Una brutta storia, soprattutto in un momento come questo in cui parlare di Rsa è quanto mai doloroso. Il Covid-19 non c’entra con questa vicenda che parte nel 2006, quando la Asl Lecce 1 ha affidato ad una cooperativa sociale il servizio di assistenza sociosanitaria residenziale per 42 posti letto in una residenza protetta salentina.
Nel maggio 2009, la società subentrante che oggi gestisce la struttura, ha comunicato all’azienda sanitaria l’imminente sfratto per morosità della cooperativa, invitandola più volte a adottare i provvedimenti necessari per tutelare gli anziani ospiti, senza però ricevere risposta. Pochi mesi dopo (luglio 2009), avviene lo sfratto e da quel momento inizia la disputa, risolta in parte oggi dal Tribunale di Lecce con sentenza n° 820/2020.

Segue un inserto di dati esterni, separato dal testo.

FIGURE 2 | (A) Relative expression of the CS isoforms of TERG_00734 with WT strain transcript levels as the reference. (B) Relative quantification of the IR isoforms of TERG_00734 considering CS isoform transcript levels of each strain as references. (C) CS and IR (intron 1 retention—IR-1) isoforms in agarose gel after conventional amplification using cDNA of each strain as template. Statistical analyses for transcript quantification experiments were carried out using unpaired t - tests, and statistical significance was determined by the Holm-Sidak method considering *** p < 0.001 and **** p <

Spiega il coordinatore del Codici (Centri per i diritti del cittadino), che la società che gestisce attualmente la struttura ha continuato, dal luglio 2009, a garantire l’assistenza agli anziani, nonostante spettasse alla Asl Lecce 1 il compito di ricollocarli in un’altra Rsa, oltre che pagare la quota alla cooperativa subentrata.
Nella sentenza citata si legge che “non è revocabile in dubbio che l’Asl abbia fruito dell’accrescimento patrimoniale conseguente al mancato esborso delle quote di cui sarebbe stata gravata qualora i medesimi pazienti, all’indomani dello sfratto, fossero stati ricollocati in altra Rsa convenzionata come quella da cui provenivano; entrambe le suddette modifiche patrimoniali sono avvenute in assenza di causa giuridicamente significativa”.
Sulla scorta di tali considerazioni, è stato accolto parzialmente l’atto di citazione della società, accogliendo il ricorso fino a maggio 2010, quando è arrivata la prima comunicazione con cui la Asl rifiutava la prestazione.